TEXT UNDER STUDY.

Lenovo and its Pursuit of Innovation, One Small Step at a Time

During the Discover Lenovo Aura Event in Yokohama, we talked to Kevin Beck, Senior Story Technologist at Lenovo’s Intelligent Devices Group, who answered questions from the media. Kevin is in charge of innovation, distilling the inner workings and behind-the-scenes details of technology and engineering into compelling stories that amplify the Lenovo brand.

Lenovo: Prioritizing Innovation

Kevin has championed innovation ever since, but not just for the sake of it. Changes through product generations may not always be transformative, but they should always serve the user.

lenovo kevin beck

Innovation and challenges often go hand in hand. With Kevin at the helm of thinking up ways to qualify ideas, there’s always a struggle to qualify them as being “enough” to count as an actual difference that pushes the device to be innovative enough in this space. The Lenovo ThinkPad X9 was one such example, and by trying just about any form of technology to improve its human presence detection, sometimes, even the smallest changes are enough to provide users the right experience.

“If you go back to like the ThinkPad X1 Titanium a few years ago, it was, I think, a LIDAR-based system, more of a radar wave. 
We’ve done computer vision, but it requires a separate chip. We’ve done ultrasonic, which is power efficient and inexpensive to a point, but it’s pretty limited in what it can do.”

“The advantages being that when I walk away from the laptop, it goes to sleep immediately, and when I come back, it instantly wakes up. 
So, I’m saving a lot of battery life. There’s also a function that if I turn away for more than a couple of seconds, it will rapidly dim the screen, anticipate my head turning back, and bring the brightness back.

In the latest Lenovo ThinkPad X9, Kevin has implemented a new sensor that is much more power-efficient but with an inherently narrower field of view. A lot of training had to be done, and while it is not purely AI in the sense that it actively uses the NPU, it is certainly AI-assisted to help distinguish items like parts of the face, the edges and borders, etc.

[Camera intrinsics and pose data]
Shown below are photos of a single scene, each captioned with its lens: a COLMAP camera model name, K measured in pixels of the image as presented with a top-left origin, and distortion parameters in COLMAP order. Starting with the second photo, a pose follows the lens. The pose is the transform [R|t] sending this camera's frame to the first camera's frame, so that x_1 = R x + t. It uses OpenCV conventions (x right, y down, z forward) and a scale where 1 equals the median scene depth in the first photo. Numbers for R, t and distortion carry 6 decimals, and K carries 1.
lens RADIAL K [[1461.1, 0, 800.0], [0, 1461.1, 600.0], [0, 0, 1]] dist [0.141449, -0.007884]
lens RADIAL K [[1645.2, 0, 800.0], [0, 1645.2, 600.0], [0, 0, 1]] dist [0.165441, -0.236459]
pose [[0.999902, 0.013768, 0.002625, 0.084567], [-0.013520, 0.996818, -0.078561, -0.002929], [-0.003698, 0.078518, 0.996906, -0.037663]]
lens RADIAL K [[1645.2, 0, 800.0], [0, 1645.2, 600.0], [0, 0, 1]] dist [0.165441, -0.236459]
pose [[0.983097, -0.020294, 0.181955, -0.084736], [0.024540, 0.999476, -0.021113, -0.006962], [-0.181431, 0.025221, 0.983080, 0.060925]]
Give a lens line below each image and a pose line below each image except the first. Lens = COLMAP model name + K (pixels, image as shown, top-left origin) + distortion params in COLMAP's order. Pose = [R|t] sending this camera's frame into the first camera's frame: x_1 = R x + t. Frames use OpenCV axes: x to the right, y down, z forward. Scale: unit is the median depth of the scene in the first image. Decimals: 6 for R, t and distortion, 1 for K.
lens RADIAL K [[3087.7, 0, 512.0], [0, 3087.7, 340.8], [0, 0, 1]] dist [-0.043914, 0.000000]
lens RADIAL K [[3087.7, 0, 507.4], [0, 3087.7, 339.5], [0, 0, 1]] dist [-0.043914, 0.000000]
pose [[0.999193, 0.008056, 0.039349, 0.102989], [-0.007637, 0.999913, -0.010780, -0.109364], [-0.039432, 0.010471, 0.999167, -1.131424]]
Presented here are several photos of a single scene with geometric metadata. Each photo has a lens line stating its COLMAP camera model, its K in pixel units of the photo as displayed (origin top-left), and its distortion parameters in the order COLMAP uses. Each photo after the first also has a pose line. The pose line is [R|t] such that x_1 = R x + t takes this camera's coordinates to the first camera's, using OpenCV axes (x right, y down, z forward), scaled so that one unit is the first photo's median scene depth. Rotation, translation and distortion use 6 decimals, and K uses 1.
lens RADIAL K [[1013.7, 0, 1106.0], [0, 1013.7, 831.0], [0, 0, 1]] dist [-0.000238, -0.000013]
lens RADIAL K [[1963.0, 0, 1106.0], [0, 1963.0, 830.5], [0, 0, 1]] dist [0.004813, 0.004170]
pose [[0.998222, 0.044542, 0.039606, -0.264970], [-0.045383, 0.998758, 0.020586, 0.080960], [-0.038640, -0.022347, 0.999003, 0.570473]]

USING THE INFORMATION.
**1.** Decide whether each statement agrees with the Lenovo innovation article: (a) Kevin Beck is Senior Story Technologist at Lenovo's Intelligent Devices Group; (b) the ultrasonic approach required a separate chip; (c) the new sensor in the ThinkPad X9 has a wider field of view. Answer each with yes or no and quote the words of the article that decide it.
**2.** Please carry on the Lenovo innovation article from its last sentence.

EXERCISE RESPONSES.
**1.**
(a) Yes: "Senior Story Technologist at Lenovo’s Intelligent Devices Group"
(b) No: "We’ve done computer vision, but it requires a separate chip. We’ve done ultrasonic, which is power efficient and inexpensive to a point"
(c) No: "much more power-efficient but with an inherently narrower field of view"

**2.**
Another example of innovation is that it needs to serve the users while providing benefits to the machine. In this case, the team had to think of ways to improve the cooling, but many challenges arose because they would have needed to change the entire design to draw the heat out properly.

“I believe the hinge diameter was five and a half millimeters. We had to get it down to 3 and a half millimeters to get the clearance we needed to get the air flow right and the acoustics and heat balance right. It’s never one thing.
It’s this huge stack of related things that are so complicated, and it’s absolutely fascinating to me.”

“I’ve been doing this for 27 years and it stuff fascinates me every day.”

Things like these are at the crossroads between hardware and software. While that’s the case with some devices, one of the most impressive innovations comes from the 13th Gen ThinkPad X1 Carbon. This engineering masterpiece finally broke the 1 kg barrier, weighing only 986 grams. The solution? Simply going back to the drawing board.

“We’ve started thirteenth generation of X one carbon, so we’ve been doing it for a long time. I honestly don’t know if we had ever considered changing the orientation of the carbon fiber strands before; it’s a little more difficult to manufacture it that way, but by changing it, we got more strength across that side.”

The bottom line is passing the ThinkPad reliability and durability tests, which involve drop testing, weight and pressure testing, and other forms of punishment.

“Could we have made something below that weight in the past? Sure, but it wouldn’t have passed our tests.”